Among broader retailers, mighty Wal-Mart Stores Inc. reported flat sales in its core U.S. market for its latest fiscal quarter, the sixth in a row with no top-line growth. Yet that was positive news, considering the heavy sales hit from the winter storms and deep cuts to the U.S. government food stamp program, a chunk of which was finding its way into Wal-Mart coffers.
Rival Target Corp., which seems to have lost its way when it ventured into the Great White North like an overconfident explorer with a broken compass, will report its own disappointing quarter Wednesday. Interim president John Mulligan booted Target Canada boss Tony Fisher Tuesday, part of the inevitable fallout from the earlier firing of parent company head Gregg Steinhafel in the wake of a loss in Canada of close to $1-billion (U.S.) and a massive, badly handled data breach in the U.S.

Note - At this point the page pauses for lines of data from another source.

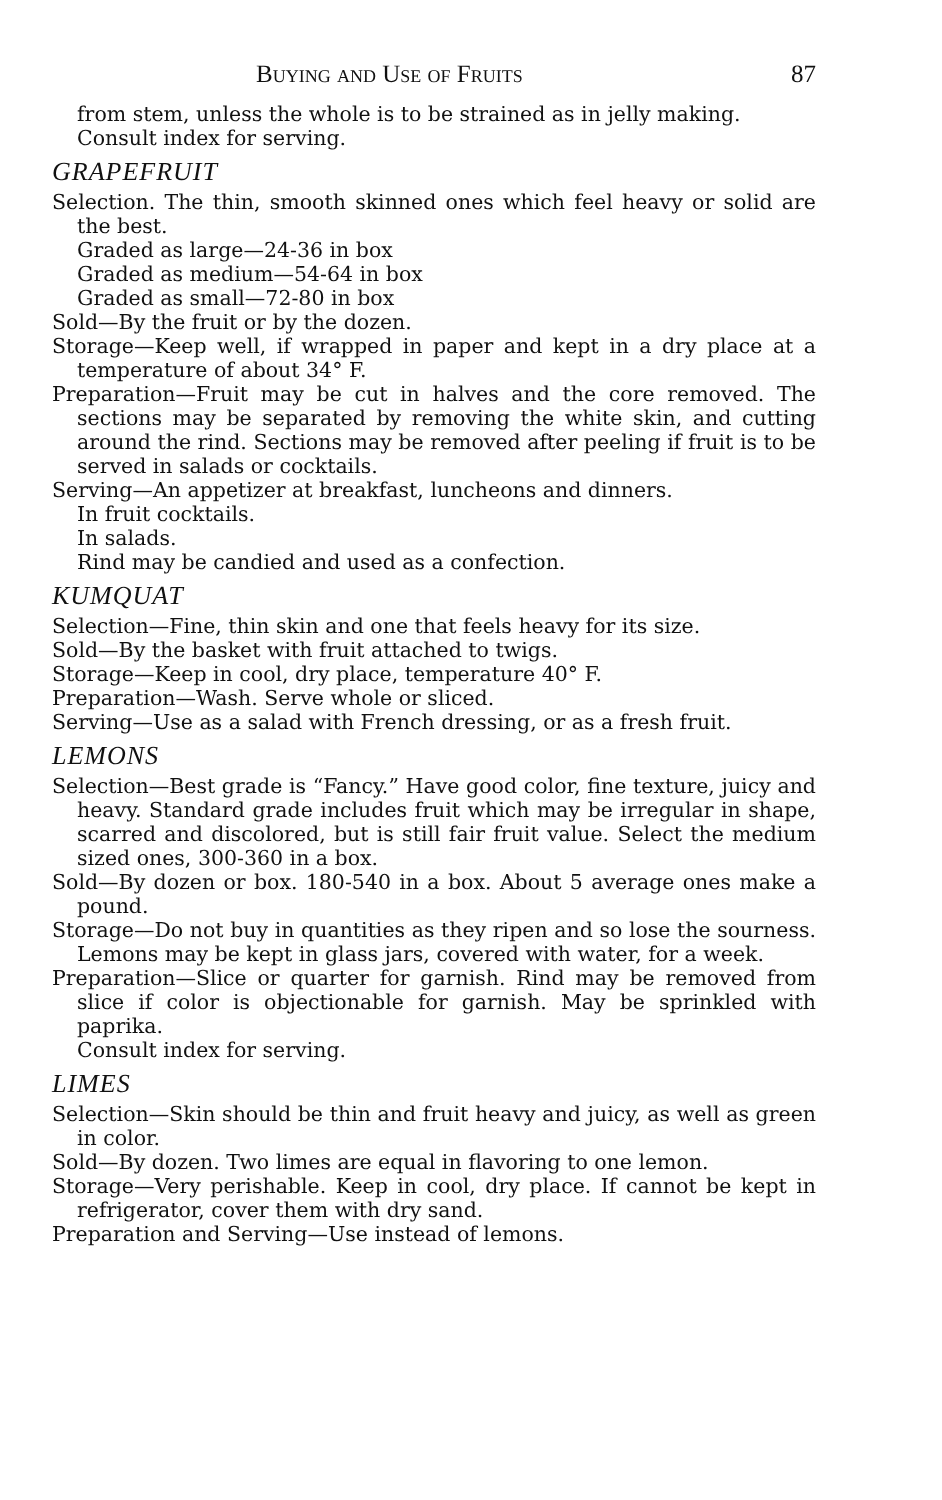Buying and Use of Fruits 87
from stem, unless the whole is to be strained as in jelly making.
Consult index for serving.
GRAPEFRUIT
Selection. The thin, smooth skinned ones which feel heavy or solid are the best.
Graded as large—24-36 in box
Graded as medium—54-64 in box
Graded as small—72-80 in box
Sold—By the fruit or by the dozen.
Storage—Keep well, if wrapped in paper and kept in a dry place at a temperature of about 34° F.
Preparation—Fruit may be cut in halves and the core removed. The sections may be separated by removing the white skin, and cutting around the rind. Sections may be removed after peeling if fruit is to be served in salads or cocktails.
Serving—An appetizer at breakfast, luncheons and dinners.
In fruit cocktails.
In salads.
Rind may be candied and used as a confection.
KUMQUAT
Selection—Fine, thin skin and one that feels heavy for its size.
Sold—By the basket with fruit attached to twigs.
Storage—Keep in cool, dry place, temperature 40° F.
Preparation—Wash. Serve whole or sliced.
Serving—Use as a salad with French dressing, or as a fresh fruit.
LEMONS
Selection—Best grade is “Fancy.” Have good color, fine texture, juicy and heavy. Standard grade includes fruit which may be irregular in shape, scarred and discolored, but is still fair fruit value. Select the medium sized ones, 300-360 in a box.
Sold—By dozen or box. 180-540 in a box. About 5 average ones make a pound.
Storage—Do not buy in quantities as they ripen and so lose the sourness. Lemons may be kept in glass jars, covered with water, for a week.
Preparation—Slice or quarter for garnish. Rind may be removed from slice if color is objectionable for garnish. May be sprinkled with paprika.
Consult index for serving.
LIMES
Selection—Skin should be thin and fruit heavy and juicy, as well as green in color.
Sold—By dozen. Two limes are equal in flavoring to one lemon.
Storage—Very perishable. Keep in cool, dry place. If cannot be kept in refrigerator, cover them with dry sand.
Preparation and Serving—Use instead of lemons.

One thing that all these struggling retailers have in common is their rivalry with Amazon. The online giant is boosting its sales by 20 per cent or more a year and every time it enters a product category, it overwhelms competitors with state-of-the-art logistics and customer service, as well as its willingness to operate with little or no profit. As long as the company breaks even or squeaks out a tiny return, its investors seem remarkably confident that the retailer's long-term strategy will pay off.
Even those retailers investing heavily in e-commerce – both Wal-Mart and Staples have turned themselves into major players in the digital arena – are faced with the fact that Amazon can afford to continue offering a near-infinite range of products with faster delivery and lower prices than its profit-driven competitors can match without losing scads of money.
Take office supplies. Staples, which is shuttering another 225 stores, now makes 50 per cent of sales online. By the end of last year, it was offering about 500,000 products online, a fivefold increase from a year earlier. It intends to triple that number this year. But that will only to help level the playing field compared to Amazon.
As long as a patient Amazon largely ignores the concept of profits and continues to add a stunning number of products and services at low prices – including everything from fresh food to streaming video – it will continue to devour market share from other retailers in just about every segment of the market.
Not even a warmer winter next year can slow that process of creative destruction.